What could go wrong?
At the same time, AI-enhanced software development clearly poses a lot of risks that need to be considered and mitigated. We have seen the amusing failures of Duolingo, the less amusing failures of fictitious legal analyses that can cause real world harms, and the rather predictable back-pedalling of AI cheerleaders like Klarna, who tried to replace humans in the loop for too quickly.
But these are nothing compared to what could happen when AI meets cyber-security threats or data leaks, or worse. In the United States, DOGE’s recklessness in grabbing sensitive data and running it through untested AI tools has probably created such wide open backdoors for hostile state actors that the real level of penetration may be too much to admit. In business, cyber attacks such as the Marks & Spencer episode are able to exploit small mistakes by IT contractors to paralyse entire retail operations at an estimated cost of hundreds of millions of pounds.
We need smarter approaches to security, and also to AI governance.
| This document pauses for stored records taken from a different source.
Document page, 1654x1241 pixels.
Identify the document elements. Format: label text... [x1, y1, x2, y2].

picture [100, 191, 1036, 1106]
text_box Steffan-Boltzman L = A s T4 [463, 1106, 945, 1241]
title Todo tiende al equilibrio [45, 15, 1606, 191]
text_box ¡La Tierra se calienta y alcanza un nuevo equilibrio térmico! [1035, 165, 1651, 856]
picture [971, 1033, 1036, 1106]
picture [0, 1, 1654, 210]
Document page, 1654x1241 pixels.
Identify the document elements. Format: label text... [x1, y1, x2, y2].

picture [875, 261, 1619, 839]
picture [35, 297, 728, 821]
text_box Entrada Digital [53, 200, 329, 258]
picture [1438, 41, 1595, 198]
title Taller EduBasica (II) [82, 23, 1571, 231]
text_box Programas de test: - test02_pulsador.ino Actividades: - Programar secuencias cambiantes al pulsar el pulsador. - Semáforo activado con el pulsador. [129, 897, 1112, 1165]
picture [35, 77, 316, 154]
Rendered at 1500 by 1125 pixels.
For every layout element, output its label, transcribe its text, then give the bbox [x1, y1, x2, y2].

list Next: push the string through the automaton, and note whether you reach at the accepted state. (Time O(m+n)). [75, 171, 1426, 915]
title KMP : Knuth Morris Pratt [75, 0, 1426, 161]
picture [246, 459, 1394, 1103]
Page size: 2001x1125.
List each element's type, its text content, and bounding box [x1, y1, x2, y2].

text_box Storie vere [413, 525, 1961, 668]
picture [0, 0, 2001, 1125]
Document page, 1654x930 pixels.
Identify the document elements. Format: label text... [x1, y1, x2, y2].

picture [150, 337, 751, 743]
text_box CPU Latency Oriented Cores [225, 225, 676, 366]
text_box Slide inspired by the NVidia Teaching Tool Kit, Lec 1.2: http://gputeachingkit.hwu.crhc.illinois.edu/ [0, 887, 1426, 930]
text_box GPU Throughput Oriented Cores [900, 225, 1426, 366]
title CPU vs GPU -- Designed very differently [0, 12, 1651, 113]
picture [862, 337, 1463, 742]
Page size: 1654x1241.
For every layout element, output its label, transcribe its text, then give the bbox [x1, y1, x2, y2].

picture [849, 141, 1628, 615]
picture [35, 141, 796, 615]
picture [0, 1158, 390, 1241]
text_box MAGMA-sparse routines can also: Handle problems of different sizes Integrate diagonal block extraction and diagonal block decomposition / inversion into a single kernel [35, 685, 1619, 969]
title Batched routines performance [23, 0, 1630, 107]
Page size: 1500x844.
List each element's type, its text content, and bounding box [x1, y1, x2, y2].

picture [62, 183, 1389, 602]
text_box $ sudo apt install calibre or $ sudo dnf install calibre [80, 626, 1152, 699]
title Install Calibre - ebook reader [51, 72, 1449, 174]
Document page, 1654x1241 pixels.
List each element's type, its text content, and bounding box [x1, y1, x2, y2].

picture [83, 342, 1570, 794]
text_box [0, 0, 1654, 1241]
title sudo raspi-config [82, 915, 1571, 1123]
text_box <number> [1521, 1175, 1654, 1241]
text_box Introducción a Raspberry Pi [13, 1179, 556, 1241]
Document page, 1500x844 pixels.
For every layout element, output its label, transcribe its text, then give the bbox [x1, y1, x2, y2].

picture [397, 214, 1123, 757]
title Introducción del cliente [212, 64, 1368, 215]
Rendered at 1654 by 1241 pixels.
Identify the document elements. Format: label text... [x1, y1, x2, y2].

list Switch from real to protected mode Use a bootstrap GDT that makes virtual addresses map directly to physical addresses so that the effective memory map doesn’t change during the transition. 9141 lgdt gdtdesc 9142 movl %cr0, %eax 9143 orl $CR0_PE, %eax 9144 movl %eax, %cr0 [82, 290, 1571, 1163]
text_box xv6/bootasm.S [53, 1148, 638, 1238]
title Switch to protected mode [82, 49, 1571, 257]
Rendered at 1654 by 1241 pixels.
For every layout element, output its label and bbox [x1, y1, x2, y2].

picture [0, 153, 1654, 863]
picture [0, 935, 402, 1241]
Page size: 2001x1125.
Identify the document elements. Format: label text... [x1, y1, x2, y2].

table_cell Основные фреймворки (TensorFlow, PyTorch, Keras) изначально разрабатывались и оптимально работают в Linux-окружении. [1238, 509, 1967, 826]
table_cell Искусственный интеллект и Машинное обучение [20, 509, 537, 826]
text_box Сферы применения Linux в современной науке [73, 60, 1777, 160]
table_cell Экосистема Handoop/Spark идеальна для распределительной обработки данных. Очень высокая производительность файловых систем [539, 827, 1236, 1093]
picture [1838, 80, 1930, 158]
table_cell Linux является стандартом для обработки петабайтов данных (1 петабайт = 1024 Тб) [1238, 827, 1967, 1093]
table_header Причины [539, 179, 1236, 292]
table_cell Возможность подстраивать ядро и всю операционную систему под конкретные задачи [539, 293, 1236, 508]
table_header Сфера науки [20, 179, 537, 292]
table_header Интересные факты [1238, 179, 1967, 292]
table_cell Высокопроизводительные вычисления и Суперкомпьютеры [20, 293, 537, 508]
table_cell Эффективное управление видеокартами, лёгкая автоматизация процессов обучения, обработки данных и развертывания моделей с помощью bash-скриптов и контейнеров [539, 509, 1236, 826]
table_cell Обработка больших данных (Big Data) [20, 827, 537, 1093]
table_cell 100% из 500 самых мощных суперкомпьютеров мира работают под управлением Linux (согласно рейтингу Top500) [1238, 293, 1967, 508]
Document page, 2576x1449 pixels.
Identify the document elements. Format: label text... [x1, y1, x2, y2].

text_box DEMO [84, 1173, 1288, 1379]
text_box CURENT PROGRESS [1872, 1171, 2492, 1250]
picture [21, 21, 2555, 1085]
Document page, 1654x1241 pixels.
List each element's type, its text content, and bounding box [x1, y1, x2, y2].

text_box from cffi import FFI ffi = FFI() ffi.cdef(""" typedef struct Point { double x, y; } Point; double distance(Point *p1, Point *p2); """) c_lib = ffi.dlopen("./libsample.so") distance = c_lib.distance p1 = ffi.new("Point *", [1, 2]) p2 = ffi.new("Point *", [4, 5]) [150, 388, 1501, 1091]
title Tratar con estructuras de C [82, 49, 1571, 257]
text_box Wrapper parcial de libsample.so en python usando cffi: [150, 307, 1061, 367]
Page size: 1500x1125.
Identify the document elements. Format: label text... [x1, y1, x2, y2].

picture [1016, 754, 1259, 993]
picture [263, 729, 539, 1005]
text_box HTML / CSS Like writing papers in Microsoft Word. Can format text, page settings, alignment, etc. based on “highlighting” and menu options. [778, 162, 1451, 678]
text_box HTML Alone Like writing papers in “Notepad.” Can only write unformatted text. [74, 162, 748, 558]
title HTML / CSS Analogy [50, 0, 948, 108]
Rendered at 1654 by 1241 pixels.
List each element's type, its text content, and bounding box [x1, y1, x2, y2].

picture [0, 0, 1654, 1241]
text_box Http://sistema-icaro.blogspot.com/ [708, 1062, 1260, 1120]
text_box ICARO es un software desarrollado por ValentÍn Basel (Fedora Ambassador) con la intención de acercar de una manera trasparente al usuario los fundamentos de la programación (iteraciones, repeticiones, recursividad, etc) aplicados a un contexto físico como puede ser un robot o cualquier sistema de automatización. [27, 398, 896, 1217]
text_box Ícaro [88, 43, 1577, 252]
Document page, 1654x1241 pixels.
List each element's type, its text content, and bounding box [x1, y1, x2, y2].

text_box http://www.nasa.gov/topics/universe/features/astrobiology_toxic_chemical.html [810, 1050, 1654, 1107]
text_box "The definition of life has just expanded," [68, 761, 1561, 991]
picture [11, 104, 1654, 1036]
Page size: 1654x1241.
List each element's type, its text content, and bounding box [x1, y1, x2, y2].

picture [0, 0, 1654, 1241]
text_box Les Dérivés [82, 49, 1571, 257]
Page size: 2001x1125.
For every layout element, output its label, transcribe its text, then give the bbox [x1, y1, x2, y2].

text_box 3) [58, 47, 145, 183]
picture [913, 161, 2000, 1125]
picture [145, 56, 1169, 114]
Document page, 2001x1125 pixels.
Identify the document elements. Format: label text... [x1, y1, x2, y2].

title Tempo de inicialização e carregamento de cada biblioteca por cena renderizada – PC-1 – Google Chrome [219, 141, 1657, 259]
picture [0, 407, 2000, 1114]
Perhaps we will end up in an agentic arms race between white hat and black hat agents battling it out at the edges of our networks.
But we also need to urgently work on human preparedness, skills and learning.
The author Neal Stephenson recently shared his fears about AI at a talk in New Zealand:
Speaking of the effects of technology on individuals and society as a whole, Marshall McLuhan wrote that every augmentation is also an amputation. I first heard that quote twenty years ago from a computer scientist at Stanford who was addressing a room full of colleagues—all highly educated, technically proficient, motivated experts who well understood the import of McLuhan’s warning and who probably thought about it often, as I have done, whenever they subsequently adopted some new labor-saving technology. Today, quite suddenly, billions of people have access to AI systems that provide augmentations, and inflict amputations, far more substantial than anything McLuhan could have imagined. This is the main thing I worry about currently as far as AI is concerned. I follow conversations among professional educators who all report the same phenomenon, which is that their students use ChatGPT for everything, and in consequence learn nothing. We may end up with at least one generation of people who are like the Eloi in H.G. Wells’s The Time Machine, in that they are mental weaklings utterly dependent on technologies that they don’t understand and that they could never rebuild from scratch were they to break down. Earlier I spoke somewhat derisively of lapdogs. We might ask ourselves who is really the lapdog in a world full of powerful AIs.
For the past twenty years, governments and career advisors have tried to persuade young people to learn software development, which was seen as “the future”. Perhaps now that software development can be invoked by natural language – and so potentially anybody can do it – we can start to focus on the many, important human skills and forms of critical thinking that will be helpful in navigating this shift without losing our humanity.